» Aim of the exercise
Output every line of the listing below as a numbered list, skipping blank lines.

=== The data ===

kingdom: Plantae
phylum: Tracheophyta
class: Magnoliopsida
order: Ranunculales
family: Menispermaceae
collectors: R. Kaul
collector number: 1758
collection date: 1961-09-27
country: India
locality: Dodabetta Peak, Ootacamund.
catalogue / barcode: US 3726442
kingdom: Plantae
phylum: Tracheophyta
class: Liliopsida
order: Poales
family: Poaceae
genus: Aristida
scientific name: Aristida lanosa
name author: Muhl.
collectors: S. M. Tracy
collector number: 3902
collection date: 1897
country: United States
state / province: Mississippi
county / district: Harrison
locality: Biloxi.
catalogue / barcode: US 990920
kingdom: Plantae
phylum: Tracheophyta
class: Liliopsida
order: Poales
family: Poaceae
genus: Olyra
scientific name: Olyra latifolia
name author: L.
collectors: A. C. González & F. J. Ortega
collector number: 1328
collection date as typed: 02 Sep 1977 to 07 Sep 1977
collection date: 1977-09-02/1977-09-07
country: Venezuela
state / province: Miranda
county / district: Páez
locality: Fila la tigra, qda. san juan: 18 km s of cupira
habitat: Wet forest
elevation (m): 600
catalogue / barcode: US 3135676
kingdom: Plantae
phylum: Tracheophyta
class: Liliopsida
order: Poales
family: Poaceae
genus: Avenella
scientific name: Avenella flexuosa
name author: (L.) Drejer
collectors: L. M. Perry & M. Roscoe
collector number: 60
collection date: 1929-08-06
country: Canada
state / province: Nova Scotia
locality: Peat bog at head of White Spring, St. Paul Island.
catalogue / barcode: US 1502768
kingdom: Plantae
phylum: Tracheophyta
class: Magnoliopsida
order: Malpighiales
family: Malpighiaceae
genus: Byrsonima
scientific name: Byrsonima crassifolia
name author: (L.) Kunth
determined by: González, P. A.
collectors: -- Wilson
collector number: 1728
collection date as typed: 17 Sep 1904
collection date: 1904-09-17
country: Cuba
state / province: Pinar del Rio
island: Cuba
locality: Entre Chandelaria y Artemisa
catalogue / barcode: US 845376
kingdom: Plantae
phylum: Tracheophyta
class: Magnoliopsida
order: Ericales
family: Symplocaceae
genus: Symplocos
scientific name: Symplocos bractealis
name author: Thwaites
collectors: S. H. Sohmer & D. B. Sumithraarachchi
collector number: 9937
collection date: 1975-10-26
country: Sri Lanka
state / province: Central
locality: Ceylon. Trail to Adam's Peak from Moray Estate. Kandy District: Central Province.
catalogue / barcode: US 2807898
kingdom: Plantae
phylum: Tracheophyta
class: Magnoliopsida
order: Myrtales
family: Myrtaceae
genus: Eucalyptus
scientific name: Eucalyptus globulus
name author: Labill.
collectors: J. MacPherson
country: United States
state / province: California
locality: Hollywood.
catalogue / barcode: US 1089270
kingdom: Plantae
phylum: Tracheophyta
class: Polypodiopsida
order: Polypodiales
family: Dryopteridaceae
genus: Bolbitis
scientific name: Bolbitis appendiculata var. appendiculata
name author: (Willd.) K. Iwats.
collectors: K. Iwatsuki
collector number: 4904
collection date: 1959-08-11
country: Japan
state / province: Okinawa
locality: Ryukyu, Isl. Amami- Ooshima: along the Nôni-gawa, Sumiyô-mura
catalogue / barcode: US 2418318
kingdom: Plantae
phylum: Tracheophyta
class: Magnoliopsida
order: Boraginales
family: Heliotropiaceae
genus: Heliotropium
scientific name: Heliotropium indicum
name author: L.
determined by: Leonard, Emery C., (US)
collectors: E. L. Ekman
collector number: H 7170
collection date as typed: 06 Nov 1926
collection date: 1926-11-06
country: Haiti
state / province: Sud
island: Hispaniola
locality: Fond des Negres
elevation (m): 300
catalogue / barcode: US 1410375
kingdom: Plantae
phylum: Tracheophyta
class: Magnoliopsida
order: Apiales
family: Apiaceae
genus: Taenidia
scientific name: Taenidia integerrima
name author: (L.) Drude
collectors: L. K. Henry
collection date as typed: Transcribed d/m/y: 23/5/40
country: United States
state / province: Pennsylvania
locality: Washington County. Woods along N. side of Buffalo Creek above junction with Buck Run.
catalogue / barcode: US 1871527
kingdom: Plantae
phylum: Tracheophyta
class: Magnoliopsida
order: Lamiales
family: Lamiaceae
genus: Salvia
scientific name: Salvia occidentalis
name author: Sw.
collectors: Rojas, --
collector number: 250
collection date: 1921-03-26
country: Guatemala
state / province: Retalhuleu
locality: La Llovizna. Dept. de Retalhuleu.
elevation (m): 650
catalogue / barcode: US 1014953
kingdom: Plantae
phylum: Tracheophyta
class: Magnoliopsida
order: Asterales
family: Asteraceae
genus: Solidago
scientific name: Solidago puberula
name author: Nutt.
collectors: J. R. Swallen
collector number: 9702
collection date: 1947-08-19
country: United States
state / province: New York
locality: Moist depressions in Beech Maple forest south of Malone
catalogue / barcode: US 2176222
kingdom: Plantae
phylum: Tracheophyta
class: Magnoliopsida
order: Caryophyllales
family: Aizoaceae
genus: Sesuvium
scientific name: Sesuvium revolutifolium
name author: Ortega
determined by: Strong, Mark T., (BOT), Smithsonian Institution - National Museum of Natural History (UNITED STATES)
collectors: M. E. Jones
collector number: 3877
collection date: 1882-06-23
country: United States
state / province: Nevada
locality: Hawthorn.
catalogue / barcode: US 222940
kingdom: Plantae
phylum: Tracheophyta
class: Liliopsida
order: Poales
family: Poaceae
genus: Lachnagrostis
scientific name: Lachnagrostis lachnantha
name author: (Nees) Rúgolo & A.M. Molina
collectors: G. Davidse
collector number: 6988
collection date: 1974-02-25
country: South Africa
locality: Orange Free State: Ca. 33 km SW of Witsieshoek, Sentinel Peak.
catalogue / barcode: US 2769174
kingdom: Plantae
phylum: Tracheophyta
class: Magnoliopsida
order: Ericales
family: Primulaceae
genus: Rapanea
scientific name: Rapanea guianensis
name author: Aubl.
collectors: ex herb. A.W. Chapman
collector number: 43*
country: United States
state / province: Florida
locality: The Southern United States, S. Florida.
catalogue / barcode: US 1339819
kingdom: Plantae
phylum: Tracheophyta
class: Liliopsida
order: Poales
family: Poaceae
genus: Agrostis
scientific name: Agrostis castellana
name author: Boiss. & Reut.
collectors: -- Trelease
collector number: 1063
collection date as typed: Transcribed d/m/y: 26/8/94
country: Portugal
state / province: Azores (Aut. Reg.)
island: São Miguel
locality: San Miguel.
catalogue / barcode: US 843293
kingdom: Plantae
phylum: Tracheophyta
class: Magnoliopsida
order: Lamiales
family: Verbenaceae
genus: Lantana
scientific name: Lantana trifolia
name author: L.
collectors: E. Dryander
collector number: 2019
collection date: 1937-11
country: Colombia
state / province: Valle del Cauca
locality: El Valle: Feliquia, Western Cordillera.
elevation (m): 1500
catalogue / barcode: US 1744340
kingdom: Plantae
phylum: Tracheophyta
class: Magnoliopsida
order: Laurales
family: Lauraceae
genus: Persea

===

» The response
1. kingdom: Plantae
2. phylum: Tracheophyta
3. class: Magnoliopsida
4. order: Ranunculales
5. family: Menispermaceae
6. collectors: R. Kaul
7. collector number: 1758
8. collection date: 1961-09-27
9. country: India
10. locality: Dodabetta Peak, Ootacamund.
11. catalogue / barcode: US 3726442
12. kingdom: Plantae
13. phylum: Tracheophyta
14. class: Liliopsida
15. order: Poales
16. family: Poaceae
17. genus: Aristida
18. scientific name: Aristida lanosa
19. name author: Muhl.
20. collectors: S. M. Tracy
21. collector number: 3902
22. collection date: 1897
23. country: United States
24. state / province: Mississippi
25. county / district: Harrison
26. locality: Biloxi.
27. catalogue / barcode: US 990920
28. kingdom: Plantae
29. phylum: Tracheophyta
30. class: Liliopsida
31. order: Poales
32. family: Poaceae
33. genus: Olyra
34. scientific name: Olyra latifolia
35. name author: L.
36. collectors: A. C. González & F. J. Ortega
37. collector number: 1328
38. collection date as typed: 02 Sep 1977 to 07 Sep 1977
39. collection date: 1977-09-02/1977-09-07
40. country: Venezuela
41. state / province: Miranda
42. county / district: Páez
43. locality: Fila la tigra, qda. san juan: 18 km s of cupira
44. habitat: Wet forest
45. elevation (m): 600
46. catalogue / barcode: US 3135676
47. kingdom: Plantae
48. phylum: Tracheophyta
49. class: Liliopsida
50. order: Poales
51. family: Poaceae
52. genus: Avenella
53. scientific name: Avenella flexuosa
54. name author: (L.) Drejer
55. collectors: L. M. Perry & M. Roscoe
56. collector number: 60
57. collection date: 1929-08-06
58. country: Canada
59. state / province: Nova Scotia
60. locality: Peat bog at head of White Spring, St. Paul Island.
61. catalogue / barcode: US 1502768
62. kingdom: Plantae
63. phylum: Tracheophyta
64. class: Magnoliopsida
65. order: Malpighiales
66. family: Malpighiaceae
67. genus: Byrsonima
68. scientific name: Byrsonima crassifolia
69. name author: (L.) Kunth
70. determined by: González, P. A.
71. collectors: -- Wilson
72. collector number: 1728
73. collection date as typed: 17 Sep 1904
74. collection date: 1904-09-17
75. country: Cuba
76. state / province: Pinar del Rio
77. island: Cuba
78. locality: Entre Chandelaria y Artemisa
79. catalogue / barcode: US 845376
80. kingdom: Plantae
81. phylum: Tracheophyta
82. class: Magnoliopsida
83. order: Ericales
84. family: Symplocaceae
85. genus: Symplocos
86. scientific name: Symplocos bractealis
87. name author: Thwaites
88. collectors: S. H. Sohmer & D. B. Sumithraarachchi
89. collector number: 9937
90. collection date: 1975-10-26
91. country: Sri Lanka
92. state / province: Central
93. locality: Ceylon. Trail to Adam's Peak from Moray Estate. Kandy District: Central Province.
94. catalogue / barcode: US 2807898
95. kingdom: Plantae
96. phylum: Tracheophyta
97. class: Magnoliopsida
98. order: Myrtales
99. family: Myrtaceae
100. genus: Eucalyptus
101. scientific name: Eucalyptus globulus
102. name author: Labill.
103. collectors: J. MacPherson
104. country: United States
105. state / province: California
106. locality: Hollywood.
107. catalogue / barcode: US 1089270
108. kingdom: Plantae
109. phylum: Tracheophyta
110. class: Polypodiopsida
111. order: Polypodiales
112. family: Dryopteridaceae
113. genus: Bolbitis
114. scientific name: Bolbitis appendiculata var. appendiculata
115. name author: (Willd.) K. Iwats.
116. collectors: K. Iwatsuki
117. collector number: 4904
118. collection date: 1959-08-11
119. country: Japan
120. state / province: Okinawa
121. locality: Ryukyu, Isl. Amami- Ooshima: along the Nôni-gawa, Sumiyô-mura
122. catalogue / barcode: US 2418318
123. kingdom: Plantae
124. phylum: Tracheophyta
125. class: Magnoliopsida
126. order: Boraginales
127. family: Heliotropiaceae
128. genus: Heliotropium
129. scientific name: Heliotropium indicum
130. name author: L.
131. determined by: Leonard, Emery C., (US)
132. collectors: E. L. Ekman
133. collector number: H 7170
134. collection date as typed: 06 Nov 1926
135. collection date: 1926-11-06
136. country: Haiti
137. state / province: Sud
138. island: Hispaniola
139. locality: Fond des Negres
140. elevation (m): 300
141. catalogue / barcode: US 1410375
142. kingdom: Plantae
143. phylum: Tracheophyta
144. class: Magnoliopsida
145. order: Apiales
146. family: Apiaceae
147. genus: Taenidia
148. scientific name: Taenidia integerrima
149. name author: (L.) Drude
150. collectors: L. K. Henry
151. collection date as typed: Transcribed d/m/y: 23/5/40
152. country: United States
153. state / province: Pennsylvania
154. locality: Washington County. Woods along N. side of Buffalo Creek above junction with Buck Run.
155. catalogue / barcode: US 1871527
156. kingdom: Plantae
157. phylum: Tracheophyta
158. class: Magnoliopsida
159. order: Lamiales
160. family: Lamiaceae
161. genus: Salvia
162. scientific name: Salvia occidentalis
163. name author: Sw.
164. collectors: Rojas, --
165. collector number: 250
166. collection date: 1921-03-26
167. country: Guatemala
168. state / province: Retalhuleu
169. locality: La Llovizna. Dept. de Retalhuleu.
170. elevation (m): 650
171. catalogue / barcode: US 1014953
172. kingdom: Plantae
173. phylum: Tracheophyta
174. class: Magnoliopsida
175. order: Asterales
176. family: Asteraceae
177. genus: Solidago
178. scientific name: Solidago puberula
179. name author: Nutt.
180. collectors: J. R. Swallen
181. collector number: 9702
182. collection date: 1947-08-19
183. country: United States
184. state / province: New York
185. locality: Moist depressions in Beech Maple forest south of Malone
186. catalogue / barcode: US 2176222
187. kingdom: Plantae
188. phylum: Tracheophyta
189. class: Magnoliopsida
190. order: Caryophyllales
191. family: Aizoaceae
192. genus: Sesuvium
193. scientific name: Sesuvium revolutifolium
194. name author: Ortega
195. determined by: Strong, Mark T., (BOT), Smithsonian Institution - National Museum of Natural History (UNITED STATES)
196. collectors: M. E. Jones
197. collector number: 3877
198. collection date: 1882-06-23
199. country: United States
200. state / province: Nevada
201. locality: Hawthorn.
202. catalogue / barcode: US 222940
203. kingdom: Plantae
204. phylum: Tracheophyta
205. class: Liliopsida
206. order: Poales
207. family: Poaceae
208. genus: Lachnagrostis
209. scientific name: Lachnagrostis lachnantha
210. name author: (Nees) Rúgolo & A.M. Molina
211. collectors: G. Davidse
212. collector number: 6988
213. collection date: 1974-02-25
214. country: South Africa
215. locality: Orange Free State: Ca. 33 km SW of Witsieshoek, Sentinel Peak.
216. catalogue / barcode: US 2769174
217. kingdom: Plantae
218. phylum: Tracheophyta
219. class: Magnoliopsida
220. order: Ericales
221. family: Primulaceae
222. genus: Rapanea
223. scientific name: Rapanea guianensis
224. name author: Aubl.
225. collectors: ex herb. A.W. Chapman
226. collector number: 43*
227. country: United States
228. state / province: Florida
229. locality: The Southern United States, S. Florida.
230. catalogue / barcode: US 1339819
231. kingdom: Plantae
232. phylum: Tracheophyta
233. class: Liliopsida
234. order: Poales
235. family: Poaceae
236. genus: Agrostis
237. scientific name: Agrostis castellana
238. name author: Boiss. & Reut.
239. collectors: -- Trelease
240. collector number: 1063
241. collection date as typed: Transcribed d/m/y: 26/8/94
242. country: Portugal
243. state / province: Azores (Aut. Reg.)
244. island: São Miguel
245. locality: San Miguel.
246. catalogue / barcode: US 843293
247. kingdom: Plantae
248. phylum: Tracheophyta
249. class: Magnoliopsida
250. order: Lamiales
251. family: Verbenaceae
252. genus: Lantana
253. scientific name: Lantana trifolia
254. name author: L.
255. collectors: E. Dryander
256. collector number: 2019
257. collection date: 1937-11
258. country: Colombia
259. state / province: Valle del Cauca
260. locality: El Valle: Feliquia, Western Cordillera.
261. elevation (m): 1500
262. catalogue / barcode: US 1744340
263. kingdom: Plantae
264. phylum: Tracheophyta
265. class: Magnoliopsida
266. order: Laurales
267. family: Lauraceae
268. genus: Persea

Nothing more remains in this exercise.